• [Given instruction]: Reproduce each of the following lines character for character, in the same order.

start

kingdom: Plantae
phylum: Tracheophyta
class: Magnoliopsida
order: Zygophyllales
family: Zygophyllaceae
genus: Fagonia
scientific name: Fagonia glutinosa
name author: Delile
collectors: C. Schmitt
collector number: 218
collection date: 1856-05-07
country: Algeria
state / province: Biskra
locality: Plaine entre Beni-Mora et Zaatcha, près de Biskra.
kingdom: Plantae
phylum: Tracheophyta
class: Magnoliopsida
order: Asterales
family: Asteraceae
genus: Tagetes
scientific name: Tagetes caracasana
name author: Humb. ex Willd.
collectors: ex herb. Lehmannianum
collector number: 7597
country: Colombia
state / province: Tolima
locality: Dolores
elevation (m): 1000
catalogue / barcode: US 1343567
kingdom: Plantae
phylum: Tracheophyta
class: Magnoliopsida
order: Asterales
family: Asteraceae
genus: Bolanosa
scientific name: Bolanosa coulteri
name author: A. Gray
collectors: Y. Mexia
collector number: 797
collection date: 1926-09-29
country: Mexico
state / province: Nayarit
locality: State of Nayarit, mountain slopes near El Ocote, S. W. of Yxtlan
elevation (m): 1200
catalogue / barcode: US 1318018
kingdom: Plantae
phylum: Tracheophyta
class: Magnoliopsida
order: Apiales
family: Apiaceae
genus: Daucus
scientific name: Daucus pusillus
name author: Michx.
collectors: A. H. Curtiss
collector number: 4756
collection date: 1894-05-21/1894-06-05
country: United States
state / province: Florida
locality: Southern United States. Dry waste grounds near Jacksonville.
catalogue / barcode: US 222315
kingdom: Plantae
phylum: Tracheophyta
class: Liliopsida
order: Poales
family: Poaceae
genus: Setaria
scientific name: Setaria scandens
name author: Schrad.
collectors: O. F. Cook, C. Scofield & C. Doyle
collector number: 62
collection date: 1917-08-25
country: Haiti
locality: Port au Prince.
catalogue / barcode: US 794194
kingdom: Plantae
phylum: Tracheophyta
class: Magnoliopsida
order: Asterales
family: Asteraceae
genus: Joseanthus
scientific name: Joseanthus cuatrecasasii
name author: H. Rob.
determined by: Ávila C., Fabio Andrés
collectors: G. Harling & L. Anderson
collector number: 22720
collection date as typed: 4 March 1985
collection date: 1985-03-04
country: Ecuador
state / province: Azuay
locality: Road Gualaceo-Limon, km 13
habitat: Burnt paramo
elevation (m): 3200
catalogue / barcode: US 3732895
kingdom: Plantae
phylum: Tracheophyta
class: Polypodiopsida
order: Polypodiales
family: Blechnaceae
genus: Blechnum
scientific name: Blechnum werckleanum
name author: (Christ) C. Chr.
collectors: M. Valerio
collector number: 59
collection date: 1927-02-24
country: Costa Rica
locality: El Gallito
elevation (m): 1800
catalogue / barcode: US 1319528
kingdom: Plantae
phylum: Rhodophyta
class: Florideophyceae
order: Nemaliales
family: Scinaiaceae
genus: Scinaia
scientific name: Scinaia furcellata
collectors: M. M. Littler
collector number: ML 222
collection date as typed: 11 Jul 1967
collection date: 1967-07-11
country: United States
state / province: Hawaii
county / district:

end

• [Answer to the problem]:
kingdom: Plantae
phylum: Tracheophyta
class: Magnoliopsida
order: Zygophyllales
family: Zygophyllaceae
genus: Fagonia
scientific name: Fagonia glutinosa
name author: Delile
collectors: C. Schmitt
collector number: 218
collection date: 1856-05-07
country: Algeria
state / province: Biskra
locality: Plaine entre Beni-Mora et Zaatcha, près de Biskra.
kingdom: Plantae
phylum: Tracheophyta
class: Magnoliopsida
order: Asterales
family: Asteraceae
genus: Tagetes
scientific name: Tagetes caracasana
name author: Humb. ex Willd.
collectors: ex herb. Lehmannianum
collector number: 7597
country: Colombia
state / province: Tolima
locality: Dolores
elevation (m): 1000
catalogue / barcode: US 1343567
kingdom: Plantae
phylum: Tracheophyta
class: Magnoliopsida
order: Asterales
family: Asteraceae
genus: Bolanosa
scientific name: Bolanosa coulteri
name author: A. Gray
collectors: Y. Mexia
collector number: 797
collection date: 1926-09-29
country: Mexico
state / province: Nayarit
locality: State of Nayarit, mountain slopes near El Ocote, S. W. of Yxtlan
elevation (m): 1200
catalogue / barcode: US 1318018
kingdom: Plantae
phylum: Tracheophyta
class: Magnoliopsida
order: Apiales
family: Apiaceae
genus: Daucus
scientific name: Daucus pusillus
name author: Michx.
collectors: A. H. Curtiss
collector number: 4756
collection date: 1894-05-21/1894-06-05
country: United States
state / province: Florida
locality: Southern United States. Dry waste grounds near Jacksonville.
catalogue / barcode: US 222315
kingdom: Plantae
phylum: Tracheophyta
class: Liliopsida
order: Poales
family: Poaceae
genus: Setaria
scientific name: Setaria scandens
name author: Schrad.
collectors: O. F. Cook, C. Scofield & C. Doyle
collector number: 62
collection date: 1917-08-25
country: Haiti
locality: Port au Prince.
catalogue / barcode: US 794194
kingdom: Plantae
phylum: Tracheophyta
class: Magnoliopsida
order: Asterales
family: Asteraceae
genus: Joseanthus
scientific name: Joseanthus cuatrecasasii
name author: H. Rob.
determined by: Ávila C., Fabio Andrés
collectors: G. Harling & L. Anderson
collector number: 22720
collection date as typed: 4 March 1985
collection date: 1985-03-04
country: Ecuador
state / province: Azuay
locality: Road Gualaceo-Limon, km 13
habitat: Burnt paramo
elevation (m): 3200
catalogue / barcode: US 3732895
kingdom: Plantae
phylum: Tracheophyta
class: Polypodiopsida
order: Polypodiales
family: Blechnaceae
genus: Blechnum
scientific name: Blechnum werckleanum
name author: (Christ) C. Chr.
collectors: M. Valerio
collector number: 59
collection date: 1927-02-24
country: Costa Rica
locality: El Gallito
elevation (m): 1800
catalogue / barcode: US 1319528
kingdom: Plantae
phylum: Rhodophyta
class: Florideophyceae
order: Nemaliales
family: Scinaiaceae
genus: Scinaia
scientific name: Scinaia furcellata
collectors: M. M. Littler
collector number: ML 222
collection date as typed: 11 Jul 1967
collection date: 1967-07-11
country: United States
state / province: Hawaii
county / district:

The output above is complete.